The level of methane in the atmosphere is rising, and scientists have attributed much of that rise to emissions from tropical Africa. And new research puts a large percentage of the continent’s increased emissions down to rice production. Like cattle and natural wetlands, flooded rice paddies can host micro-organisms that emit methane. Between 2008 and 2018, rice production in sub-Saharan Africa doubled. And so a team of researchers recalculated emissions to take this into account. The new number suggests that rice growing in Africa accounted for nearly a third of the increase in the continent’s methane emissions between 2006 and 2017, and for 7% of the global increase in the same period. With aims for rice production in the region to double again between 2019 and 2030, multinational goals of reducing methane emissions by 30% will require deep reductions elsewhere to compensate. You could read that research in full in Nature Climate Change.

Data:
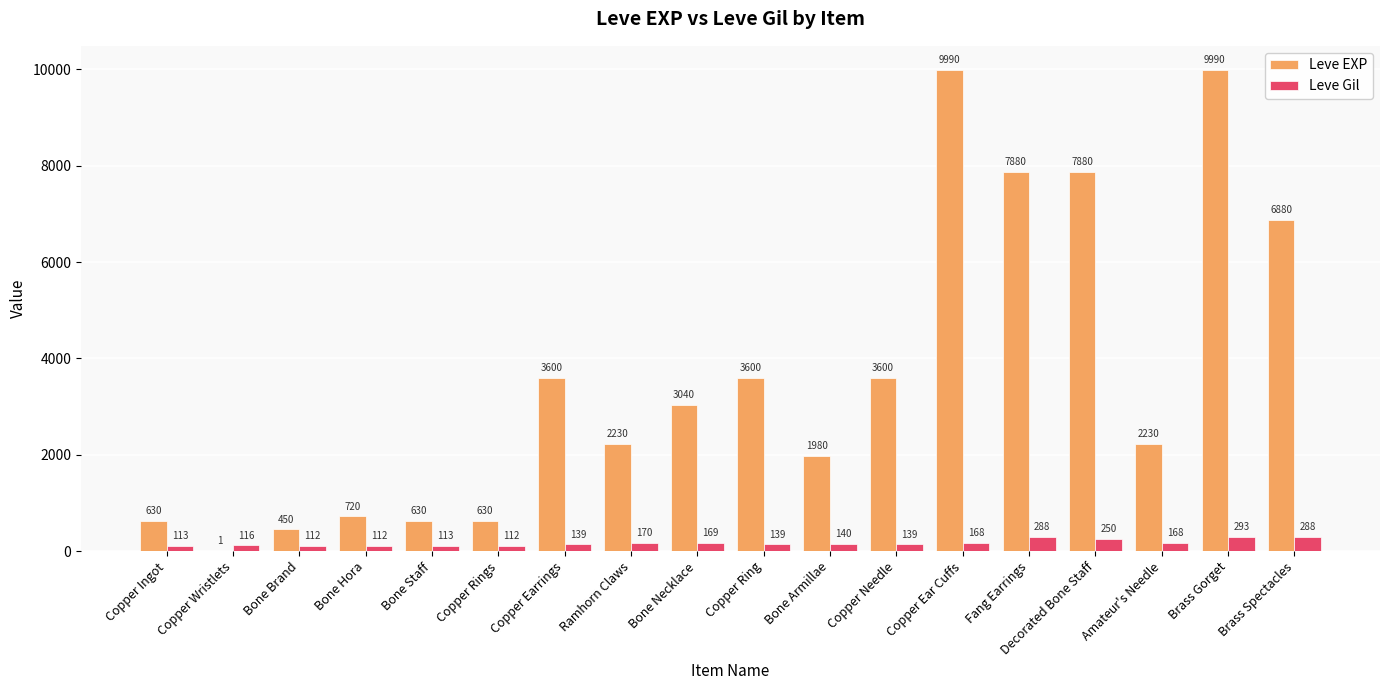

What is the sum of all Leve Gil values?

3029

Exercise objective: In one to three sentences, explain why the research team recalculated methane emissions, according to the passage on methane from African rice. Rely only on the passage on methane from African rice for what follows.

Your solution: Flooded rice paddies, like cattle and natural wetlands, can host micro-organisms that emit methane. Between 2008 and 2018, rice production in sub-Saharan Africa doubled, so the researchers recalculated emissions to take this into account.